### ABOUT THIS EXERCISE
Search the listing below, and show each line that includes the word "account".

### RECORDED DATA
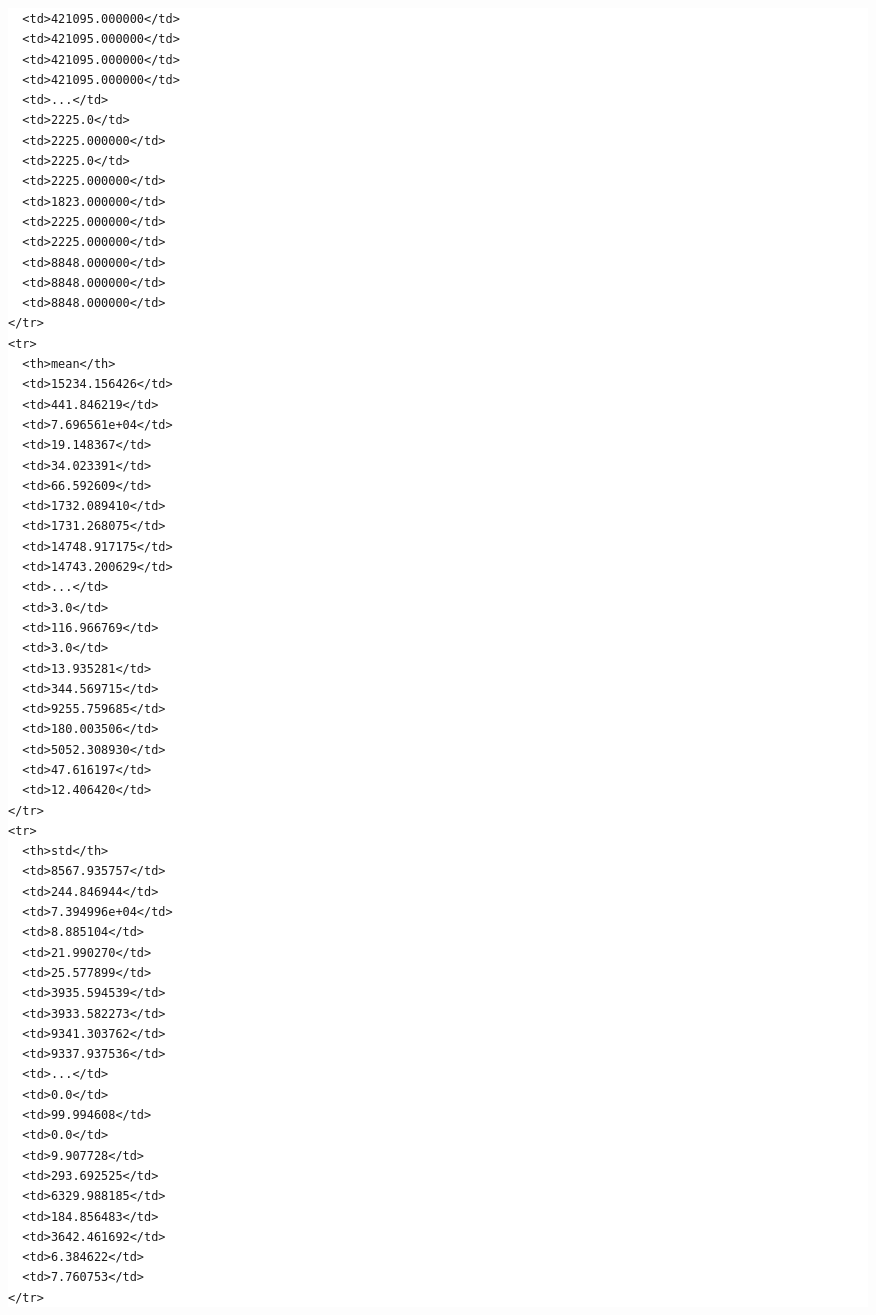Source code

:       <td>421095.000000</td>
      <td>421095.000000</td>
      <td>421095.000000</td>
      <td>421095.000000</td>
      <td>...</td>
      <td>2225.0</td>
      <td>2225.000000</td>
      <td>2225.0</td>
      <td>2225.000000</td>
      <td>1823.000000</td>
      <td>2225.000000</td>
      <td>2225.000000</td>
      <td>8848.000000</td>
      <td>8848.000000</td>
      <td>8848.000000</td>
    </tr>
    <tr>
      <th>mean</th>
      <td>15234.156426</td>
      <td>441.846219</td>
      <td>7.696561e+04</td>
      <td>19.148367</td>
      <td>34.023391</td>
      <td>66.592609</td>
      <td>1732.089410</td>
      <td>1731.268075</td>
      <td>14748.917175</td>
      <td>14743.200629</td>
      <td>...</td>
      <td>3.0</td>
      <td>116.966769</td>
      <td>3.0</td>
      <td>13.935281</td>
      <td>344.569715</td>
      <td>9255.759685</td>
      <td>180.003506</td>
      <td>5052.308930</td>
      <td>47.616197</td>
      <td>12.406420</td>
    </tr>
    <tr>
      <th>std</th>
      <td>8567.935757</td>
      <td>244.846944</td>
      <td>7.394996e+04</td>
      <td>8.885104</td>
      <td>21.990270</td>
      <td>25.577899</td>
      <td>3935.594539</td>
      <td>3933.582273</td>
      <td>9341.303762</td>
      <td>9337.937536</td>
      <td>...</td>
      <td>0.0</td>
      <td>99.994608</td>
      <td>0.0</td>
      <td>9.907728</td>
      <td>293.692525</td>
      <td>6329.988185</td>
      <td>184.856483</td>
      <td>3642.461692</td>
      <td>6.384622</td>
      <td>7.760753</td>
    </tr>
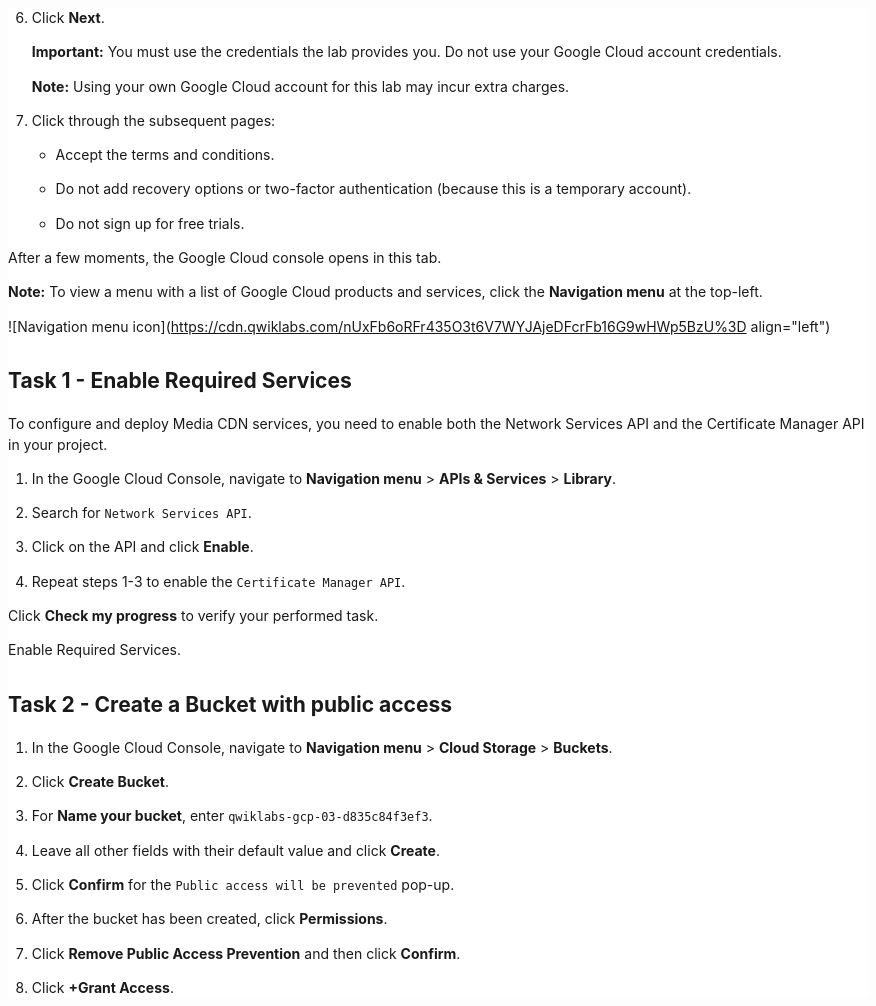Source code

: 6. Click **Next**.
    
    **Important:** You must use the credentials the lab provides you. Do not use your Google Cloud account credentials.
    
    **Note:** Using your own Google Cloud account for this lab may incur extra charges.
    
7. Click through the subsequent pages:
    
    * Accept the terms and conditions.
        
    * Do not add recovery options or two-factor authentication (because this is a temporary account).
        
    * Do not sign up for free trials.
        

After a few moments, the Google Cloud console opens in this tab.

**Note:** To view a menu with a list of Google Cloud products and services, click the **Navigation menu** at the top-left.

![Navigation menu icon](https://cdn.qwiklabs.com/nUxFb6oRFr435O3t6V7WYJAjeDFcrFb16G9wHWp5BzU%3D align="left")

## Task 1 - Enable Required Services

To configure and deploy Media CDN services, you need to enable both the Network Services API and the Certificate Manager API in your project.

1. In the Google Cloud Console, navigate to **Navigation menu** &gt; **APIs & Services** &gt; **Library**.
    
2. Search for `Network Services API`.
    
3. Click on the API and click **Enable**.
    
4. Repeat steps 1-3 to enable the `Certificate Manager API`.
    

Click **Check my progress** to verify your performed task.

Enable Required Services.

## Task 2 - Create a Bucket with public access

1. In the Google Cloud Console, navigate to **Navigation menu** &gt; **Cloud Storage** &gt; **Buckets**.
    
2. Click **Create Bucket**.
    
3. For **Name your bucket**, enter `qwiklabs-gcp-03-d835c84f3ef3`.
    
4. Leave all other fields with their default value and click **Create**.
    
5. Click **Confirm** for the `Public access will be prevented` pop-up.
    
6. After the bucket has been created, click **Permissions**.
    
7. Click **Remove Public Access Prevention** and then click **Confirm**.
    
8. Click **+Grant Access**.
    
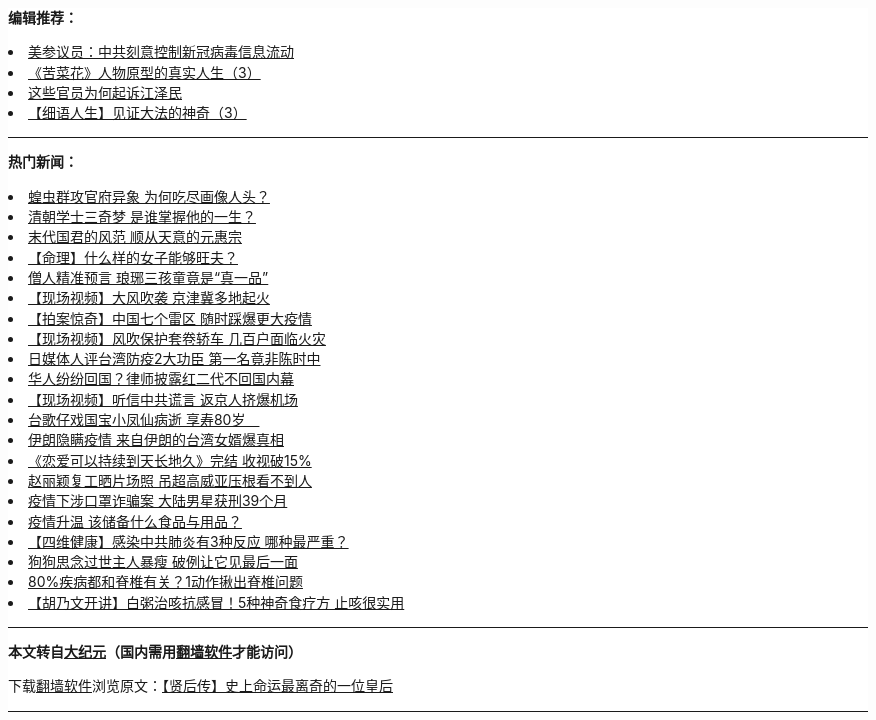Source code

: 
<strong>编辑推荐：</strong>
<li><a href="/gb/20/2/22/n11887949.md#1">美参议员：中共刻意控制新冠病毒信息流动</a></li>
<li><a href="/gb/18/1/10/n10045322.md#1" target="_blank">《苦菜花》人物原型的真实人生（3）</a></li><li><a href="/gb/18/8/28/n10672014.md?dfh#1" target="_blank">这些官员为何起诉江泽民</a></li><li><a href="/gb/17/4/2/n8993904.md#1" target="_blank">【细语人生】见证大法的神奇（3）</a></li>
<hr>

<strong>热门新闻：</strong>
<li><a href="/gb/20/2/29/n11905232.md#1">蝗虫群攻官府异象 为何吃尽画像人头？</a></li>
<li><a href="/gb/20/3/11/n11933369.md#1">清朝学士三奇梦 是谁掌握他的一生？</a></li>
<li><a href="/gb/20/2/28/n11903572.md#1">末代国君的风范 顺从天意的元惠宗</a></li>
<li><a href="/gb/20/3/2/n11909596.md#1">【命理】什么样的女子能够旺夫？</a></li>
<li><a href="/gb/20/3/11/n11933376.md#1">僧人精准预言 琅琊三孩童竟是“真一品”</a></li>
<li><a href="/gb/20/3/18/n11950430.md#1">【现场视频】大风吹袭 京津冀多地起火</a></li>
<li><a href="/gb/20/3/18/n11951281.md#1">【拍案惊奇】中国七个雷区 随时踩爆更大疫情</a></li>
<li><a href="/gb/20/3/19/n11952797.md#1">【现场视频】风吹保护套卷轿车 几百户面临火灾</a></li>
<li><a href="/gb/20/3/16/n11943195.md#1">日媒体人评台湾防疫2大功臣 第一名竟非陈时中</a></li>
<li><a href="/gb/20/3/17/n11947698.md#1">华人纷纷回国？律师披露红二代不回国内幕</a></li>
<li><a href="/gb/20/3/17/n11946346.md#1">【现场视频】听信中共谎言 返京人挤爆机场</a></li>
<li><a href="/gb/20/3/17/n11946544.md#1">台歌仔戏国宝小凤仙病逝 享寿80岁　</a></li>
<li><a href="/gb/20/3/17/n11947993.md#1">伊朗隐瞒疫情 来自伊朗的台湾女婿爆真相</a></li>
<li><a href="/gb/20/3/18/n11949282.md#1">《恋爱可以持续到天长地久》完结 收视破15%</a></li>
<li><a href="/gb/20/3/16/n11945468.md#1">赵丽颖复工晒片场照 吊超高威亚压根看不到人</a></li>
<li><a href="/gb/20/3/17/n11948248.md#1">疫情下涉口罩诈骗案 大陆男星获刑39个月</a></li>
<li><a href="/gb/20/3/16/n11944768.md#1">疫情升温 该储备什么食品与用品？</a></li>
<li><a href="/gb/20/3/17/n11947422.md#1">【四维健康】感染中共肺炎有3种反应 哪种最严重？</a></li>
<li><a href="/gb/20/3/14/n11940160.md#1">狗狗思念过世主人暴瘦 破例让它见最后一面</a></li>
<li><a href="/gb/20/3/15/n11942884.md#1">80%疾病都和脊椎有关？1动作揪出脊椎问题</a></li>
<li><a href="/gb/20/3/16/n11944883.md#1">【胡乃文开讲】白粥治咳抗感冒！5种神奇食疗方 止咳很实用</a></li>
<hr>

<strong>本文转自<a href="https://www.epochtimes.com">大纪元</a>（国内需用<a href="https://github.com/bannedbook/fanqiang/wiki">翻墙软件</a>才能访问）</strong><p>下载<a href="https://github.com/bannedbook/fanqiang/wiki">翻墙软件</a>浏览原文：<a href="https://www.epochtimes.com/gb/19/4/8/n11171684.htm">【贤后传】史上命运最离奇的一位皇后</a></p><hr>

### WRITTEN REPLY
    **Important:** You must use the credentials the lab provides you. Do not use your Google Cloud account credentials.
    **Note:** Using your own Google Cloud account for this lab may incur extra charges.
    * Do not add recovery options or two-factor authentication (because this is a temporary account).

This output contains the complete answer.